A: Let me restate your question to make sure I understand.  You consider the space $C^0[0,1]$ of continuous functions on $[0,1]$ equipped with the $L^1$ norm: 
$$||f|| = \int_0^1 |f(x)|\,dx$$
You are asking: is the sequence $f_n(x) = x^n$ a Cauchy sequence in this space without a limit?
The answer is no.  The sequence is a Cauchy sequence because:
$$||f_n - f_m|| = \left|\frac{1}{n+1} - \frac{1}{m+1}\right|$$
But the sequence converges to $0$:
$$||f_n - 0|| = \frac{1}{n+1} \to 0$$
The characteristic function of $\{1\}$ is not relevant to the structure of $C^0[0,1]$ simply because it is not continuous.  That sort of function becomes a big problem as soon as one makes even a small step away from continuous functions (say, to piecewise continuous functions or measurable functions), but all it really does is prove that $||\cdot||$ is no longer a norm because integration cannot detect removable discontinuities.
A: I think this is a language issue.
You want to make a statement about convergence on the metric space $C[0,1]$ with the metric defined by $d_{L^1}(f,g):=||f-g||_{L^1}$. The concepts of limit and convergence in a metric space are dependant on the set of elements of the space and the metric function defined for those elements. 
$\chi_1$ is not continuous, so it doesn't make sense to speak of it as if it were an element of your metric space of continuous functions.
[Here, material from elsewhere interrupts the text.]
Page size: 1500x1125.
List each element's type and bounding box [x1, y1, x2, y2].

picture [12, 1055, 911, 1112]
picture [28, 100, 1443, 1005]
Thus, that $x^n\to \chi_1$ in the metric space $(C[0,1], \, d_{L^1} )$ is a false statement.
Also, that $(C[0,1]\cup\{\chi_1\},\,d_{L^1})$ is a metric space is a false statement   (it doesn't satisfy property 2.). 
What is true is that the sequence of real numbers $\int|x^n-\chi_1|\, dx$ converge to the number $0$ (in the real line with euclidean distance). But this alone is insufficient to assert convergence in $C[0,1]$ with the $L_1$ distance: you need to be talking about distances of elements in your set.
Maybe the confusion arises when you say that the elements converge "in $L_1$". Each time you say that a sequence of elements converge "in $L_1$" you are speaking about a norm and a vector space on which it is defined, even if you would normally omit the latter. The statement "$x^n$ converges to $\chi_1$ in $L^1$" is indeed true when you think the omitted vector space is the space $L^1$ of equivalence classes of measurable functions modulo a.e. equality. Of course, in that space $\chi_1=0$.